▶

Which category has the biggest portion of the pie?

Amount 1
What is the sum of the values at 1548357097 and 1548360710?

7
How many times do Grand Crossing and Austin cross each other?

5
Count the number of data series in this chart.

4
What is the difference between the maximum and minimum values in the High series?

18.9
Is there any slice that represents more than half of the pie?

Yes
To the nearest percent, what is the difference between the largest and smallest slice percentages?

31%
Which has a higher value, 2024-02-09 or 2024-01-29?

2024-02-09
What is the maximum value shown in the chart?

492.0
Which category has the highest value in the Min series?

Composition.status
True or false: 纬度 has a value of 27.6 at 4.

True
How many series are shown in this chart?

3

◀

AIM OF THE EXERCISE
Return each line from the items above in which the word "difference" appears.

RESULT OF THIS EXERCISE
What is the difference between the maximum and minimum values in the High series?
To the nearest percent, what is the difference between the largest and smallest slice percentages?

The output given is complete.